BAE Bosses To Get Multimillion Bonuses?
Bosses at BAE Systems are set to be rewarded with multimillion-pound bonuses, it was reported today, amid fears for the future of its Portsmouth shipyard and the failure of its Eurofighter consortium to land a large contract to supply fighter jets to India.
BAE's top three executives are set to cash in after the group was handed almost £200 million in a tax rebate which will boost its earnings to share - the measure by which annual bonuses and long-term share awards are determined - The Sunday Times said.
The pay package for the year to December for chief executive Ian King, US chief Linda Hudson and finance director Peter Lynas is not yet known but any large bonuses are likely to infuriate the workforce, after the company axed 3,000 jobs across the country.
The decision last September came before it launched a review into its shipbuilding operations which is expected to lead to the closure of its Portsmouth dockyard, where it employs 1,500 staff.
Its closure could potentially land taxpayers with a bill for up to #600 million because within a contract signed in 2009 the Ministry of Defence guaranteed BAE work for the next 15 years and is bound to shoulder the expense of any yard closures.
Meanwhile, the company was recently hit by the news that its Eurofighter consortium is likely to lose its battle with French rival Dassault for a lucrative contract to provide fighter planes to India.

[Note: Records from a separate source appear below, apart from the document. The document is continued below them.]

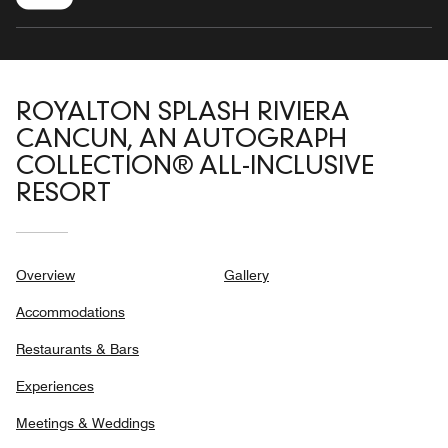
ROYALTON SPLASH RIVIERA
CANCUN, AN AUTOGRAPH
COLLECTION® ALL-INCLUSIVE
RESORT
Overview
Gallery
Accommodations
Restaurants & Bars
Experiences
Meetings & Weddings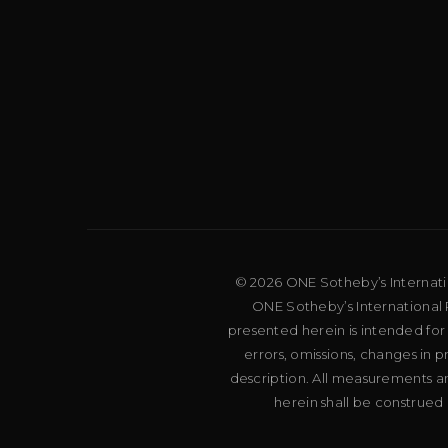
© 2026 ONE Sotheby’s Internation
ONE Sotheby’s International R
presented herein is intended for
errors, omissions, changes in 
description. All measurements an
herein shall be construed 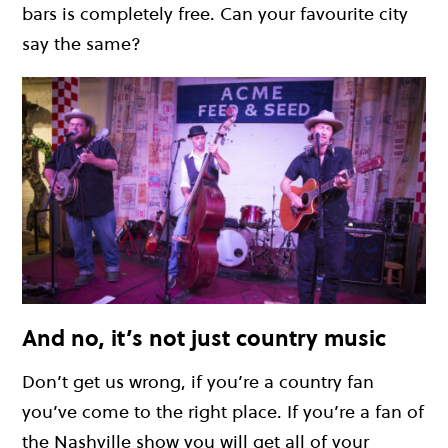
bars is completely free. Can your favourite city
say the same?
And no, it’s not just country music
Don’t get us wrong, if you’re a country fan
you’ve come to the right place. If you’re a fan of
the Nashville show you will get all of your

The group, which is one of the UK's biggest manufacturing employers, is expected to report a 10% fall in underlying earnings to £2 billion in 2011 as defence spending in the UK and the US comes under pressure.
Revenues are set to be down by about £2 billion to £20 billion as a result of a reduction to supply orders to the US Army after it pulled out of Iraq and a delay in an order for Eurofighters to Saudi Arabia.
BAE last year signalled the end of production at its factory in Brough, Yorkshire, which employed 1,300 workers, as part of a round of 3,000 redundancies at sites across the UK.
It had already cut more than 15,000 jobs across its global operations over the previous two years in order to boost competitiveness.